Texto ▸
┌──

Vals con Bashir
¿Frikismo o experimentación? Pues depende del punto de vista, pero si me dicen hace 15 años, cuando veía cómo el “Chuache” repartía guantazos o las aperturas de patas de Van Damme, que iba a pagar por ver en el cine un documental israelí de animación en versión original sobre la guerra del Líbano, probablemente me hubiera partido de risa en la cara del adivino. Si encima me hubiese asegurado que me iba a gustar, probablemente hoy no estaría aquí escribiendo esto por haber muerto a consecuencia de la falta de oxígeno en el cerebro, de las carcajadas.
Aunque, bien pensado, si de peque disfrutaba con una obra tan rompedora, extraña y poética como “Fantasía”, de Walt Disney, el salto hacia la peli que hoy trato tampoco es para tanto. ¿Llevaba ya el frikismo en mi mapa genético? ¿El “gafapasta”, nace o se hace?

└──

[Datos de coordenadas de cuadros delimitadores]
┌──

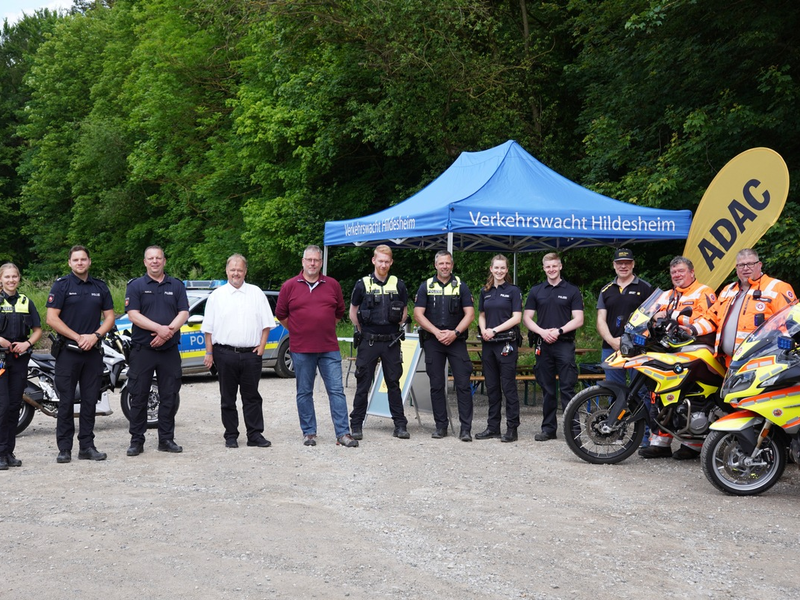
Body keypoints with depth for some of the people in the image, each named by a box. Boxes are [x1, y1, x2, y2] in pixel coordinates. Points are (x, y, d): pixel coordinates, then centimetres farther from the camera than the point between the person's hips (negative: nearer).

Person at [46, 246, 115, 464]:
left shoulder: (100, 287, 12)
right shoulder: (61, 285, 0)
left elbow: (109, 316, 11)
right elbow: (51, 318, -7)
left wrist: (95, 336, -7)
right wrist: (78, 337, -12)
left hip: (93, 351, 4)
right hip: (67, 351, -3)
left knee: (90, 401, 6)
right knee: (66, 401, -1)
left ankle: (86, 446, 12)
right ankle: (64, 448, 4)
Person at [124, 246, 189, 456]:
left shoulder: (177, 286, 11)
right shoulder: (135, 286, 3)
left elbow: (184, 313, 2)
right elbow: (133, 314, -8)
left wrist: (168, 332, -15)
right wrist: (159, 328, -20)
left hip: (169, 350, 2)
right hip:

└──

Ejercicio ▸ Cita textualmente la parte del texto sobre Vals con Bashir que comienza en "Aunque, bien pensado, si" y termina en "nace o se hace?".

Respuesta escrita ▸
Aunque, bien pensado, si de peque disfrutaba con una obra tan rompedora, extraña y poética como “Fantasía”, de Walt Disney, el salto hacia la peli que hoy trato tampoco es para tanto. ¿Llevaba ya el frikismo en mi mapa genético? ¿El “gafapasta”, nace o se hace?